How to smartly provison resources for Spark Job

There is no magic solution to provisioning of resources. However these are the general guidelines that can help you to improve the performance of your spark jobs. But do test them out in development environment before psuhing it to prod.

Calculate and set the following Spark configuration parameters carefully for the Spark application to run successfully:

spark.executor.memory – Size of memory to use for each executor that runs the task. spark.executor.cores – Number of virtual cores. spark.driver.memory – Size of memory to use for the driver. spark.driver.cores – Number of virtual cores to use for the driver.

The number of executor cores will decide the number of parralel task . Each task will execute per partition basis. Based on historical data, it is recommended to have five virtual cores for each executor to achieve optimal results in any sized cluster.

In order to estimate the number of partitions you can use the below guide for your reference.

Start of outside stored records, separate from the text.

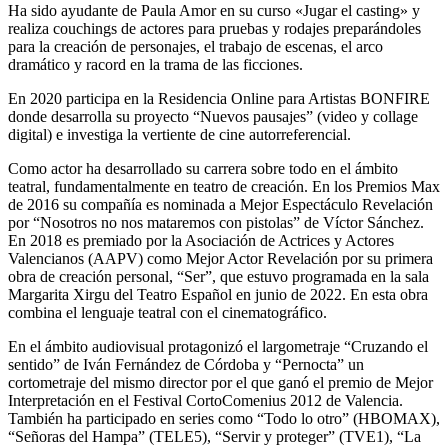
Ha sido ayudante de Paula Amor en su curso «Jugar el casting» y
realiza couchings de actores para pruebas y rodajes preparándoles
para la creación de personajes, el trabajo de escenas, el arco
dramático y racord en la trama de las ficciones.
En 2020 participa en la Residencia Online para Artistas BONFIRE
donde desarrolla su proyecto “Nuevos pausajes” (video y collage
digital) e investiga la vertiente de cine autorreferencial.
Como actor ha desarrollado su carrera sobre todo en el ámbito
teatral, fundamentalmente en teatro de creación. En los Premios Max
de 2016 su compañía es nominada a Mejor Espectáculo Revelación
por “Nosotros no nos mataremos con pistolas” de Víctor Sánchez.
En 2018 es premiado por la Asociación de Actrices y Actores
Valencianos (AAPV) como Mejor Actor Revelación por su primera
obra de creación personal, “Ser”, que estuvo programada en la sala
Margarita Xirgu del Teatro Español en junio de 2022. En esta obra
combina el lenguaje teatral con el cinematográfico.
En el ámbito audiovisual protagonizó el largometraje “Cruzando el
sentido” de Iván Fernández de Córdoba y “Pernocta” un
cortometraje del mismo director por el que ganó el premio de Mejor
Interpretación en el Festival CortoComenius 2012 de Valencia.
También ha participado en series como “Todo lo otro” (HBOMAX),
“Señoras del Hampa” (TELE5), “Servir y proteger” (TVE1), “La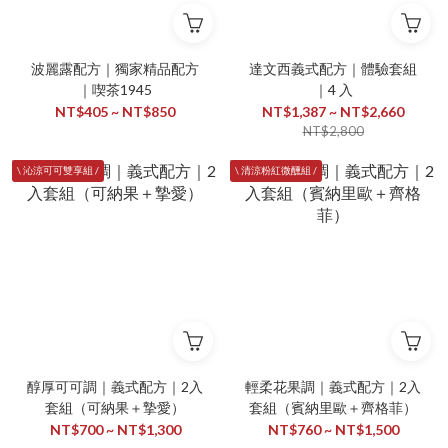
波麗露配方｜獨家精品配方
達文西義式配方｜體驗套組
｜喫茶1945
｜4 入
NT$405 ~ NT$850
NT$1,387 ~ NT$2,660
NT$2,800
\ 沁涼可可雙享組 /
\ 清涼粉紅微醺組 /
醇厚可可調｜義式配方｜2入
輕柔花果調｜義式配方｜2入
套組（可納果＋摯愛）
套組（賓納里歐＋齊格菲）
NT$700 ~ NT$1,300
NT$760 ~ NT$1,500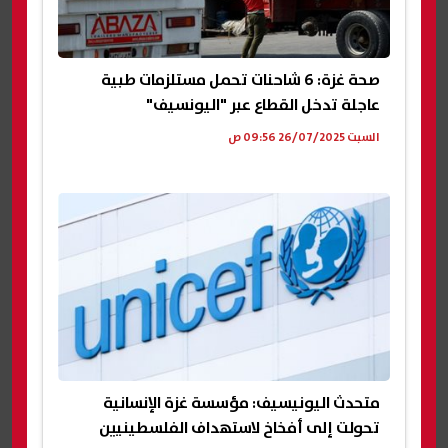
صحة غزة: 6 شاحنات تحمل مستلزمات طبية
عاجلة تدخل القطاع عبر "اليونسيف"
السبت 26/07/2025 09:56 ص
متحدث اليونيسيف: مؤسسة غزة الإنسانية
تحولت إلى أفخاخ لاستهداف الفلسطينيين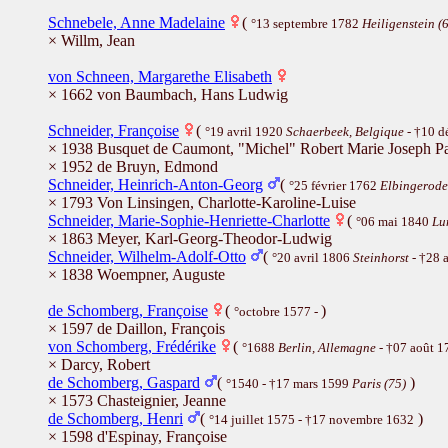
Schnebele, Anne Madelaine
(
°13 septembre 1782
Heiligenstein (
× Willm, Jean
von Schneen, Margarethe Elisabeth
× 1662 von Baumbach, Hans Ludwig
Schneider, Françoise
(
°19 avril 1920
Schaerbeek, Belgique
- †10 
× 1938 Busquet de Caumont, "Michel" Robert Marie Joseph Pa
× 1952 de Bruyn, Edmond
Schneider, Heinrich-Anton-Georg
(
°25 février 1762
Elbingerode
× 1793 Von Linsingen, Charlotte-Karoline-Luise
Schneider, Marie-Sophie-Henriette-Charlotte
(
°06 mai 1840
Lu
× 1863 Meyer, Karl-Georg-Theodor-Ludwig
Schneider, Wilhelm-Adolf-Otto
(
°20 avril 1806
Steinhorst
- †28 
× 1838 Woempner, Auguste
de Schomberg, Françoise
(
)
°octobre 1577 -
× 1597 de Daillon, François
von Schomberg, Frédérike
(
°1688
Berlin, Allemagne
- †07 août 1
× Darcy, Robert
de Schomberg, Gaspard
(
)
°1540 - †17 mars 1599
Paris (75)
× 1573 Chasteignier, Jeanne
de Schomberg, Henri
(
)
°14 juillet 1575 - †17 novembre 1632
× 1598 d'Espinay, Françoise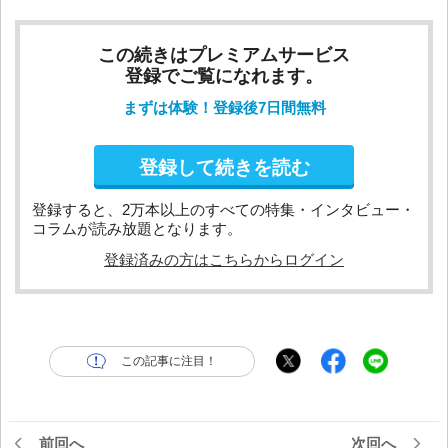
この続きはプレミアムサービス
登録でご覧になれます。
まずは体験！登録後7日間無料
登録して続きを読む
登録すると、2万本以上のすべての特集・インタビュー・
コラムが読み放題となります。
登録済みの方はこちらからログイン
この記事に注目！
前回へ
次回へ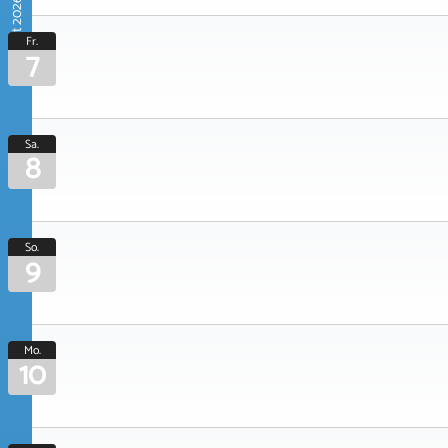
August 2026
Fr.
7
Sa.
8
So.
9
Mo.
10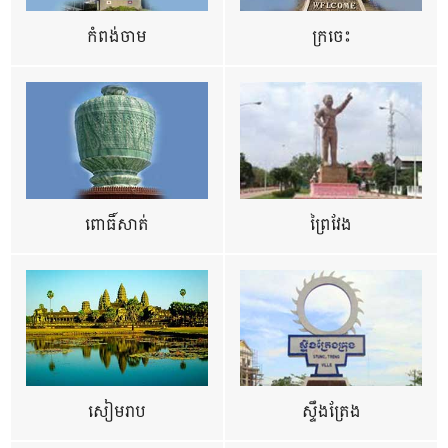
កំពង់ចាម
ក្រចេះ
ពោធិ៍សាត់
ព្រៃវែង
សៀមរាប
ស្ទឹងត្រែង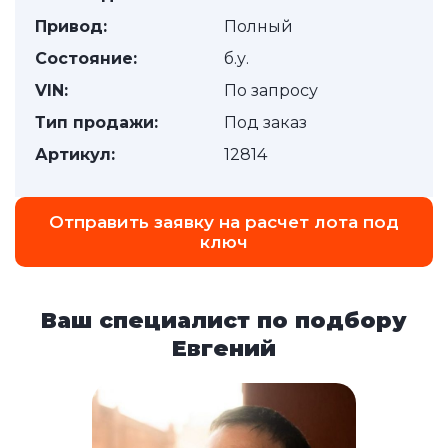
Привод:
Полный
Состояние:
б.у.
VIN:
По запросу
Тип продажи:
Под заказ
Артикул:
12814
Отправить заявку на расчет лота под
ключ
Ваш специалист по подбору
Евгений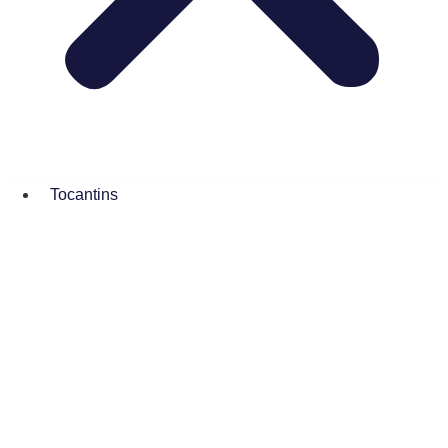
Tocantins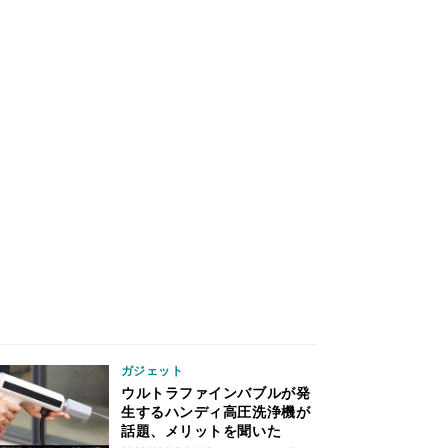
ガジェット
ウルトラファインバブルが発
生するハンディ高圧洗浄機が
話題、メリットを聞いた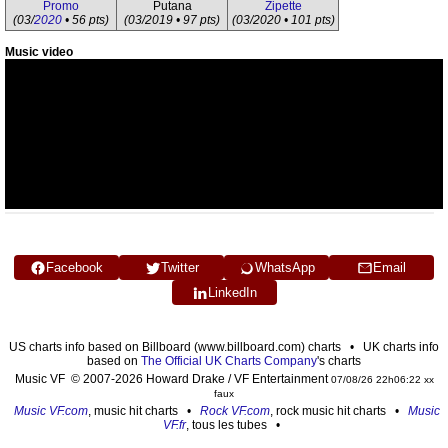
Promo
Putana
Zipette
(03/
2020
• 56 pts)
(03/2019 • 97 pts)
(03/2020 • 101 pts)
Music video
Facebook
Twitter
WhatsApp
Email
LinkedIn
US charts info based on Billboard (www.billboard.com) charts • UK charts info
based on
The Official UK Charts Company
's charts
Music VF © 2007-2026 Howard Drake / VF Entertainment
07/08/26 22h06:22 xx
faux
Music VF.com
, music hit charts •
Rock VF.com
, rock music hit charts •
Music
VF.fr
, tous les tubes •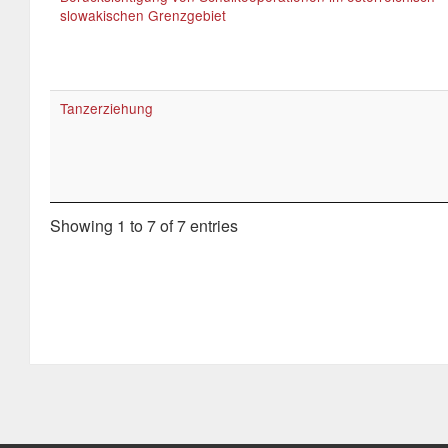
slowakischen Grenzgebiet
Tanzerziehung
Showing 1 to 7 of 7 entries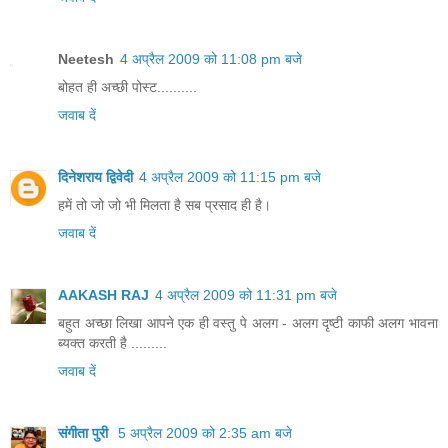
Neetesh
4 अप्रैल 2009 को 11:08 pm बजे
बोहत ही अच्छी पोस्ट..........
जवाब दें
दिनेशराय द्विवेदी
4 अप्रैल 2009 को 11:15 pm बजे
हमें तो जो जो भी मिलता है सब प्रसाद ही है।
जवाब दें
AAKASH RAJ
4 अप्रैल 2009 को 11:31 pm बजे
बहुत अच्छा लिखा आपने एक ही वस्तु पे अलग - अलग दृष्टी काफी अलग भावना
ब्यक्त करती है .........
जवाब दें
संगीता पुरी
5 अप्रैल 2009 को 2:35 am बजे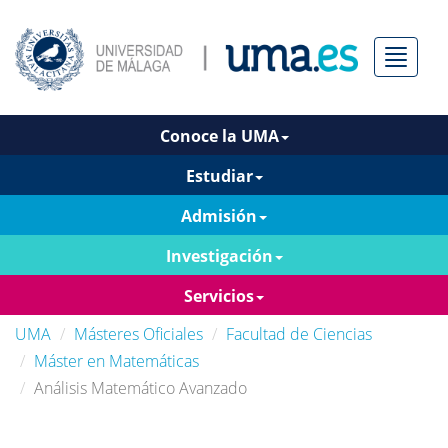
Menú
Conoce la UMA
Estudiar
Admisión
Investigación
Servicios
UMA
Másteres Oficiales
Facultad de Ciencias
Máster en Matemáticas
Análisis Matemático Avanzado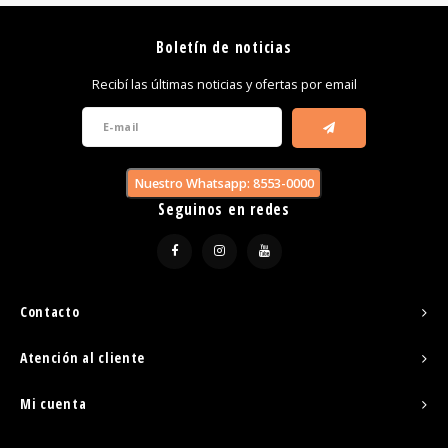
Boletín de noticias
Recibí las últimas noticias y ofertas por email
Nuestro Whatsapp: 8553-0000
Seguinos en redes
Contacto
Atención al cliente
Mi cuenta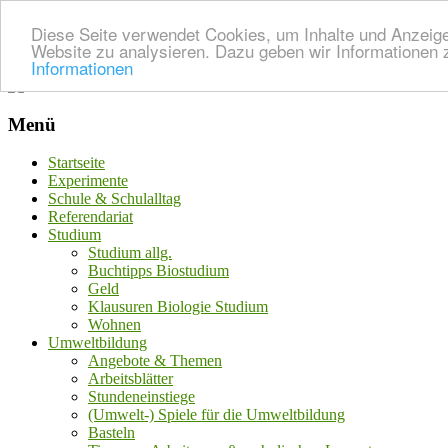
Diese Seite verwendet Cookies, um Inhalte und Anzeigen
Website zu analysieren. Dazu geben wir Informationen 
Informationen
Menü
Startseite
Experimente
Schule & Schulalltag
Referendariat
Studium
Studium allg.
Buchtipps Biostudium
Geld
Klausuren Biologie Studium
Wohnen
Umweltbildung
Angebote & Themen
Arbeitsblätter
Stundeneinstiege
(Umwelt-) Spiele für die Umweltbildung
Basteln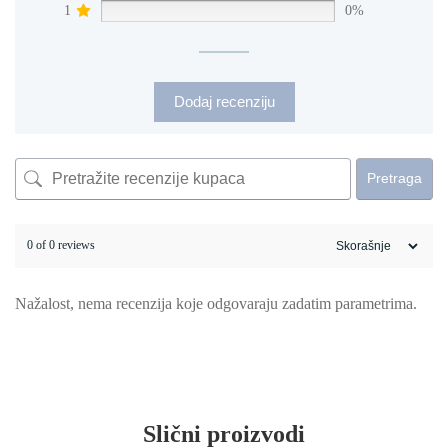
1
0%
Dodaj recenziju
Pretraga
0 of 0 reviews
Nažalost, nema recenzija koje odgovaraju zadatim parametrima.
Slični proizvodi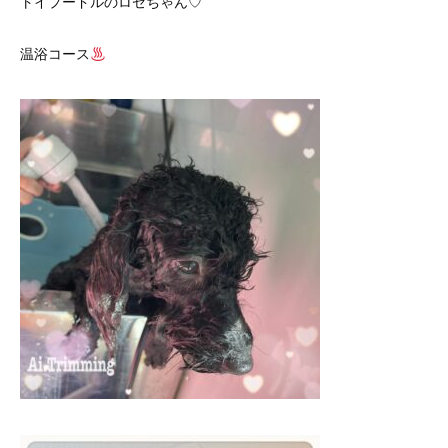
トイプードルのロゼちゃん♡
温浴コース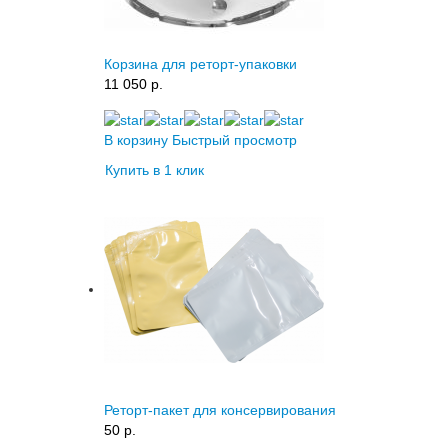
Корзина для реторт-упаковки
11 050 p.
В корзину
Быстрый просмотр
Купить в 1 клик
Реторт-пакет для консервирования
50 p.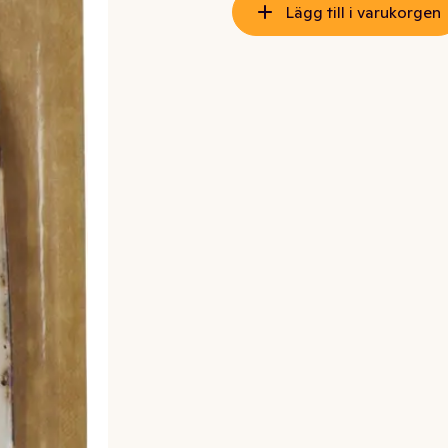
Lägg till i varukorgen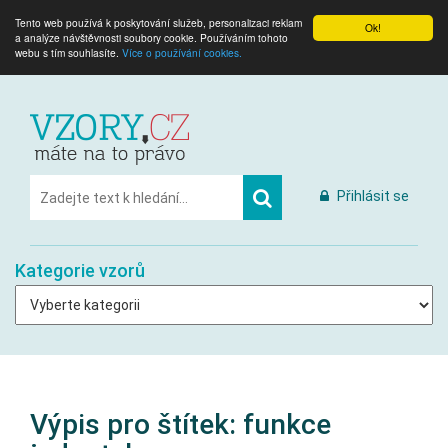
Tento web používá k poskytování služeb, personalizaci reklam
Ok!
a analýze návštěvnosti soubory cookie. Používáním tohoto
webu s tím souhlasíte.
Více o používání cookies.
Přihlásit se
Kategorie vzorů
Výpis pro štítek:
funkce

                                     //Source
                                       S3
                                       |
                   +-------------------v--------------------------------+
                   |        File: Splittable or Unsplittable?           |
                   +-------------------+------------------------+-------+
               splittable              |                        |
                 +---------------------+                        |
    +------------v------+                                       |Unsplittable
    |  Each file size   |                                       |
    +-------+--------+--+    file-size > 64MB                   v
            |        +------------------------+   Input Partition = The num of files
            |                                 |
            |file-size < 64MB                 |
            |                                 v
            |                     Input Partition = (ALL file-size)/64MB
            v
 Input Partition = The num of files

MaxNeededExecutors = (InputPartition)/(TheNumOfTasks per Executor) = 428/5 = 86

Number of executors per instance = (total number of virtual cores per instance - 1)/ spark.executors.cores

Here we have subtracted one virtual core from the total number of virtual cores to reserve it for the Hadoop daemons.

Let us analyse the JVM heap of Spark Executor. We need to reserve 1 Gb memory and 1 core for YARN and Hadoop daemons. Executor overhead max memory is calculated as max(284,0.1 * Executor memory )

Now coming to JVM heap

300 Mb memory is reserved.
spark.memory.fraction - It is the fraction of heap space which is used for execution and storage. By default its value is set to 0.75 rest is the user memory.
User Memory - It's mainly used to store the data needed for RDD conversion operations, such as the information for RDD dependency.

Now each executor is suited to run 5 parallel tasks. Execution memory required for 5 task would be around 64*5 ~= 350 MB. Spark memory = 700 MB User memory = 240Mb Total Spark Memory = 1240 Mb Total Exector Memory = 1240 + 284 = 1524 MB

For m4.xlarge instance yarn allocates 12288 memory.

Also many blogs and even satckoverflow mentions that you need 1:1 mapping between the number of executor cores and instance vcpu. But in my experience it is not the case. Even in the 2015 Spark Databricks conferenece Sammer Farooqui mentioned thiss too be a common misconception amongst the spark community and insisted on oversubscribing of resources.

m4.xlarge instancce has 4 VPC and 16 Gb RAM. Now we will set aside 1 VCPU and 1 GB of RAM for the Haadoop daemons. Yarn allocates a container of size 12288 MB. You can easily run 2 exceutor with 5.5 GB RAM and 5 executor coress each. These executor cores are running inside the JVM and it is upto the OS scheduler and JVM to communicate for CPU resources.